Wednesday, February 22, 2012

Astonished


Three minutes after the mailman came yesterday I sat at the table, wiping tears from my eyes and letting myself cry.  Astonished,  overwhelmed with gratitude and wonder-tears.  I was chopping onions when the mailman handed me the little white envelope through my kitchen window so onion vapor and tears already clouded my eyes.  But when I read the lines "we love you guys and believe in you" on the last sentence of the small card and looked into the envelope I was stunned by the astonishing gift of kindness and grace.   Maybe that's not even a strong enough word.  I was floored, overwhelmed, amazed...  and I burst into tears.
How could the writer of this letter have possibly known the prayers of help and clarity that Dave and I angonized over the night before?  How could the writer of this note have possibly even sensed that when it came to our family making a big decision, we were at an impass? How could they have possibly known that our last words were "we can't possibly make a decision tonight, lets pray about it and see what God wants to do?"

I bet they didn't know.
But the Holy Spirit did.
And they listened and were moved.

And the great symphony of gratitude and wonder came to a rising creschendo as I chopped onion and cried elephant tears of thanksgiving over the table.

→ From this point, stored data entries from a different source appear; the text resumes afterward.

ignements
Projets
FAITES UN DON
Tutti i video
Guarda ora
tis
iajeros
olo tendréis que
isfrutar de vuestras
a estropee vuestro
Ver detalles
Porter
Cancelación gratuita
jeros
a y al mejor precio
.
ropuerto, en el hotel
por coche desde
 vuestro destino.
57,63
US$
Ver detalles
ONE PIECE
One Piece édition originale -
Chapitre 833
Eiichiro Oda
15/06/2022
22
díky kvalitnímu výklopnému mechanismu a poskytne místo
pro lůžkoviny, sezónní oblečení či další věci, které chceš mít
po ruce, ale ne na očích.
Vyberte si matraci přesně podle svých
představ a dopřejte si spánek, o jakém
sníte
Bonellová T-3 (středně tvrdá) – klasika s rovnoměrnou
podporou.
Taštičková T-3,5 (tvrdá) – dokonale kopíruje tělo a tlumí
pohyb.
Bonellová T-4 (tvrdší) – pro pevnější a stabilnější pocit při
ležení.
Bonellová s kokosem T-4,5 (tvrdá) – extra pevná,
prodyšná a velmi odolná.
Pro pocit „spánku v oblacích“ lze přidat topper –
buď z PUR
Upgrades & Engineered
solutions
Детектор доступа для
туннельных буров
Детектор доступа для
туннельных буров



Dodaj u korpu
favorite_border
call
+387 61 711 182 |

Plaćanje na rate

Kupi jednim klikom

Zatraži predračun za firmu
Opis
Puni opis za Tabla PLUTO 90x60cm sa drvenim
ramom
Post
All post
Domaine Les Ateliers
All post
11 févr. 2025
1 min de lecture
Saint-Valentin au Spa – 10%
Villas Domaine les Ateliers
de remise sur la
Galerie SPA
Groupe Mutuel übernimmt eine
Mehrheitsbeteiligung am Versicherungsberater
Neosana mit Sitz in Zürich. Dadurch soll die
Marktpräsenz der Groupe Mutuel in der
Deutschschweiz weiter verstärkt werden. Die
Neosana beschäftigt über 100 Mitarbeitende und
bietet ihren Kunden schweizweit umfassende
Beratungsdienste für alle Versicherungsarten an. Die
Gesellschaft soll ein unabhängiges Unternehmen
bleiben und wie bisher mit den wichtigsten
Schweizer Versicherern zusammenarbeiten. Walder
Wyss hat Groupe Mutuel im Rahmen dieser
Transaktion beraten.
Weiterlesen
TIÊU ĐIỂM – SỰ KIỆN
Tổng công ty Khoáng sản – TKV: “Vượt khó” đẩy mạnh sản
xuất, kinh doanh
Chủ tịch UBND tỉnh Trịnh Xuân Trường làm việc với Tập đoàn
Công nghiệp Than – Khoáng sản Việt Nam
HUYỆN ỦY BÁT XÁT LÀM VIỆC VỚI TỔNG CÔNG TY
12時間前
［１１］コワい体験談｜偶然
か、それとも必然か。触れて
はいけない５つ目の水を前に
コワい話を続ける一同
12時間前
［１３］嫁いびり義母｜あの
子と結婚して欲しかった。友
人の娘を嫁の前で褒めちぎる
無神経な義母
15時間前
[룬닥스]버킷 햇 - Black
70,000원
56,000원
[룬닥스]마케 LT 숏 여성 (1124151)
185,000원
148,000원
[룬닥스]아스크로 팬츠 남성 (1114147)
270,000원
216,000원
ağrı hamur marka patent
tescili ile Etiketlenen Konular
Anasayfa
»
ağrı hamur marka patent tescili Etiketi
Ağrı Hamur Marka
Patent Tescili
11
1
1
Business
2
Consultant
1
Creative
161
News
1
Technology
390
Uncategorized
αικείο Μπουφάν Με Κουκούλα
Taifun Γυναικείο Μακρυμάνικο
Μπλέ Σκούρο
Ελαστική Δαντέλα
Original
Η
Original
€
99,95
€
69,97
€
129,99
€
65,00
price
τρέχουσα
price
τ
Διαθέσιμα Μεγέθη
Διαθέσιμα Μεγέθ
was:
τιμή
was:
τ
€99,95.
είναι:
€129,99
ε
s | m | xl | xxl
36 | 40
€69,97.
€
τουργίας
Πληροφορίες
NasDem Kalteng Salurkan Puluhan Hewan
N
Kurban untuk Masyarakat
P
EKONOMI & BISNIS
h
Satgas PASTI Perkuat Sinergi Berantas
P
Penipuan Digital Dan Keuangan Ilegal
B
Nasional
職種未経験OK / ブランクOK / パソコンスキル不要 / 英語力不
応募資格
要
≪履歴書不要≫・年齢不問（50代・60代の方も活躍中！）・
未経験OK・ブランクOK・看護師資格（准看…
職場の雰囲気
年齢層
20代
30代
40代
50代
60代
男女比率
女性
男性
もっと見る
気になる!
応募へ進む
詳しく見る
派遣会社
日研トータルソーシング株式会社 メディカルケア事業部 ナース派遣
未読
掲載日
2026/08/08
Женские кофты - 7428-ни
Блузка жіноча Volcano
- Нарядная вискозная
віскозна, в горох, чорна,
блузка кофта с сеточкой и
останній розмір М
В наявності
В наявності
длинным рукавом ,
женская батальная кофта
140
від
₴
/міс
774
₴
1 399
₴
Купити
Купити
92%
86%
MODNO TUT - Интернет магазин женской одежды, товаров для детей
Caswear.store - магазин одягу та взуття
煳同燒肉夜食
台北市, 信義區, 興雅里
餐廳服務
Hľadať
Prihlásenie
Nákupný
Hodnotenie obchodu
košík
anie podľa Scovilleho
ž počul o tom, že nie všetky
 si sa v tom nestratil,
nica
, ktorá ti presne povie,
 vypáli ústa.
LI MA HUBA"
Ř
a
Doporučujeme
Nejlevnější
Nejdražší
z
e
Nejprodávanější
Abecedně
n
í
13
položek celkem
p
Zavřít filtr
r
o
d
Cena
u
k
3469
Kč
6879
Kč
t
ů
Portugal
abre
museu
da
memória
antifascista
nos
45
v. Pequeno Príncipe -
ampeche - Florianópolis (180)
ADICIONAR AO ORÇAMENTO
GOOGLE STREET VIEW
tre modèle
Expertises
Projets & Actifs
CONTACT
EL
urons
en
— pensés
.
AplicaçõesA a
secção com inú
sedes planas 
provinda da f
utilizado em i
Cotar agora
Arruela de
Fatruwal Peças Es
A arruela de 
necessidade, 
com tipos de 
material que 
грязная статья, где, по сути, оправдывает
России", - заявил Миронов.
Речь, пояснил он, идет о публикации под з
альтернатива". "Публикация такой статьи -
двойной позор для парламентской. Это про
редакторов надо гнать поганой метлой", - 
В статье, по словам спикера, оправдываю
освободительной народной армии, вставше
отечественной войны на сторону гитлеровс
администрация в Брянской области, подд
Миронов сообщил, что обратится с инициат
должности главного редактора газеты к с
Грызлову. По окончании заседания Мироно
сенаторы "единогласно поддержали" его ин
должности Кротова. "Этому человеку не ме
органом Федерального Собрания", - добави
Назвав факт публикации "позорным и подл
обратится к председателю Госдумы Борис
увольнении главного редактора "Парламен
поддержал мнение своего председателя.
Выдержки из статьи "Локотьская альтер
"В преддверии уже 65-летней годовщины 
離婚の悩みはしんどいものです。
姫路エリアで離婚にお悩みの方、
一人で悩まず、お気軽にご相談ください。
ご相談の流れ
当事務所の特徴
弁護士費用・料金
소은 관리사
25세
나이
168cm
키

"Why are you crying Mommy?"  Josie asked (of course) and the only reply I could give was
"God answered a prayer we didn't even know how to pray honey."

And he did it in the most unusual of ways.

And I am reminded in a tangible way the the works of this great conductor of souls and prayers works in my life and the lives around me at a level I can never know, but only be amazed at.  And I am comforted, once again, that He is For Me.

My friend Anna reposted my marriage tip today and I read it, laughing because my own "tip" was practiced last night, even drinking the tea and listening to each other.  I would probably add that having an overwhelming sense the the Holy of Holies is always in your midst so why should we be afraid?  In marriage, in family, in life, the best and only stance we can take is to stand together and be completely dependent on Him who is among us.  To stand in awe of God. 

Oh, and to follow that nudging of the holy spirit together in your marriage... but that's a lesson I learned yesterday from a couple who, in celebration of their one month of marriage, decided to knock the socks off of another couple who are closing in on the 5 year mark.  They should be the ones writing marriage tips!